I'm originally from Chicago. I can't remember it looking like that for a long time. It really looks cold but beautiful. I miss the place.


----------



## taxtell (Sep 17, 2009)

Cold, but gorgeous!!!
Thanks for sharing the pics!! 
Everyone looks fab.


----------



## Sparkle&Spunk (Jan 26, 2010)

thanks taxtell! we try to be stylish


----------



## creativeparti (Mar 9, 2009)

lovely pictures


----------



## spoospirit (Mar 10, 2009)

_Very nice. I love the second photo with all of the blues and pinks in it. Nice to see that you don't let the weather keep you from going out.

_


----------



## Sparkle&Spunk (Jan 26, 2010)

spoospirit said:


> _Very nice. I love the second photo with all of the blues and pinks in it. Nice to see that you don't let the weather keep you from going out.
> 
> _


haha, funny you say that- I feel guilty as it is not taking them out even more! sometimes the pups have sweaters, coats and their booties on to keep them warm, its pretty darn cold up here!


----------



## ArreauStandardPoodle (Sep 1, 2009)

Awesome pictures of your Pooches, you folks and you area.

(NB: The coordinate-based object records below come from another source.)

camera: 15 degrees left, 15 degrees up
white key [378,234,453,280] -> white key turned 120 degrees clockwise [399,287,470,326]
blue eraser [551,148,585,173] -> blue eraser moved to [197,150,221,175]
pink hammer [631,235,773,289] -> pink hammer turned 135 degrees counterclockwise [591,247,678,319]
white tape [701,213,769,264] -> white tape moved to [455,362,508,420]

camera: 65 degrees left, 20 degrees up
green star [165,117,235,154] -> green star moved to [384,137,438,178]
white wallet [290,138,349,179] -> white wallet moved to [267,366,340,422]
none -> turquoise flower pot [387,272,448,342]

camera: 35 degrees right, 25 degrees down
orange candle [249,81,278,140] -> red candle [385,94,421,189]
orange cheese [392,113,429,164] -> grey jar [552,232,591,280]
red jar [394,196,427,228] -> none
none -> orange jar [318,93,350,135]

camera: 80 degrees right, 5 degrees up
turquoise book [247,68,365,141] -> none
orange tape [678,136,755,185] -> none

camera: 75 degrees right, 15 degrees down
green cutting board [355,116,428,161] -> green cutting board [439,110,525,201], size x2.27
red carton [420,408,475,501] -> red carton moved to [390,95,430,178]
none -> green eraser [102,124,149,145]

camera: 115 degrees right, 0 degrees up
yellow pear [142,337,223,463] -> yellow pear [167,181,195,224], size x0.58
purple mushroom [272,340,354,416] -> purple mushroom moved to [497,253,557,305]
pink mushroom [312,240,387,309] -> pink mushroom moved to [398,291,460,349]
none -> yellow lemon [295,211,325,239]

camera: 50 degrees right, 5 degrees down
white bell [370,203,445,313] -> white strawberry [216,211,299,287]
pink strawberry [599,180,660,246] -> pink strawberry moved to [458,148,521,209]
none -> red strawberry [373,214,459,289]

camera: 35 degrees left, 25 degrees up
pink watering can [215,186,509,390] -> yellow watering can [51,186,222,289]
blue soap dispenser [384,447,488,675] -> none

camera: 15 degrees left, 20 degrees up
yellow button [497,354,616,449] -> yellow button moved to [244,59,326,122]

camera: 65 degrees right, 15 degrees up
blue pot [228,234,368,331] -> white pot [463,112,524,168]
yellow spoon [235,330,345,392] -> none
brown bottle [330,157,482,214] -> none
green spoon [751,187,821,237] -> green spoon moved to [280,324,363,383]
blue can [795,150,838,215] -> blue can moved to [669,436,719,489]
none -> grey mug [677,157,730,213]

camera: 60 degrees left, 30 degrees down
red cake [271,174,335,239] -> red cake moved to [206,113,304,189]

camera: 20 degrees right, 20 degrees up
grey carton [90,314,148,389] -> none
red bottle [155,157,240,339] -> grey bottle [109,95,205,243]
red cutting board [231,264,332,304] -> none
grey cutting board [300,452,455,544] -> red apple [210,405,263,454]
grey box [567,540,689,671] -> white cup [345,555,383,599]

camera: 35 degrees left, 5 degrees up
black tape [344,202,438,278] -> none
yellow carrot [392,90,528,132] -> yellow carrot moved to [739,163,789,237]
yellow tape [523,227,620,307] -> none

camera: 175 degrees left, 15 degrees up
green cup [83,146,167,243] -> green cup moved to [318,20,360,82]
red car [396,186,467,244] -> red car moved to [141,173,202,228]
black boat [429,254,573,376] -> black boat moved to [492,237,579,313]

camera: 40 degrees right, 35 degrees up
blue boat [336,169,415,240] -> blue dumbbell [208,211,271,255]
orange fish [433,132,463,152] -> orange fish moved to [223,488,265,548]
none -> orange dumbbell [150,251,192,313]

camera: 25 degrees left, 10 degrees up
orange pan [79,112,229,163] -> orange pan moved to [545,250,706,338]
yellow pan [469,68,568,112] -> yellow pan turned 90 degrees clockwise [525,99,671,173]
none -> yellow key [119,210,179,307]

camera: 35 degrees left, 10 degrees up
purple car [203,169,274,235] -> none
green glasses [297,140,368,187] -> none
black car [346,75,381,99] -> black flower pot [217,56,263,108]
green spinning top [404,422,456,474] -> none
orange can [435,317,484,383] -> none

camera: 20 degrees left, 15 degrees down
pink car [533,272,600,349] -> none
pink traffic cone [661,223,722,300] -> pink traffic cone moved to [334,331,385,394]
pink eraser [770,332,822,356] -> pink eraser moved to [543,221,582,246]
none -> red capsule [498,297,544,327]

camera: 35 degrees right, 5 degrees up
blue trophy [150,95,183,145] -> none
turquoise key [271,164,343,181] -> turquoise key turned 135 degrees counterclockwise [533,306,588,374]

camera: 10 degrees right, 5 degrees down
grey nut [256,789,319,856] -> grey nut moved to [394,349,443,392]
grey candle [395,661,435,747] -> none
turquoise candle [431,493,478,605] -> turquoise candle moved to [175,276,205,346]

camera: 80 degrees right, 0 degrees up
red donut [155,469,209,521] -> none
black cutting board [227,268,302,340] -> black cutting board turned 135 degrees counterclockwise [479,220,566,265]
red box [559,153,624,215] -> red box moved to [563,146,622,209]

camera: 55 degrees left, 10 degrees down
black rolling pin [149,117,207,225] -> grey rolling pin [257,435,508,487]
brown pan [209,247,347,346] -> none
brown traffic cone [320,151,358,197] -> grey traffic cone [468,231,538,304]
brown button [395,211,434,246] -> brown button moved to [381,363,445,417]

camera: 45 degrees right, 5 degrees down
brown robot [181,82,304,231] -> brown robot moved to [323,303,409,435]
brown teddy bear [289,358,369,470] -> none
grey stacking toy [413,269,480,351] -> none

Thanks for sharing!!


----------



## jester's mom (Nov 25, 2008)

YEP, sure looks darn cold! Great pics. I am soooo looking forward to spring coming, I'm sure you are too!!!


----------



## FUZBUTZ (Aug 23, 2008)

Fabulous pictures of you and your furkids.


----------



## Sparkle&Spunk (Jan 26, 2010)

heehe, thanks jester's mom and FUZBUTZ! the funny thing is that the dogs don't seem to mind the cold, as long as they have boots to cover their feet from the salt, they would stay and play all day outside! LOL silly dogs


----------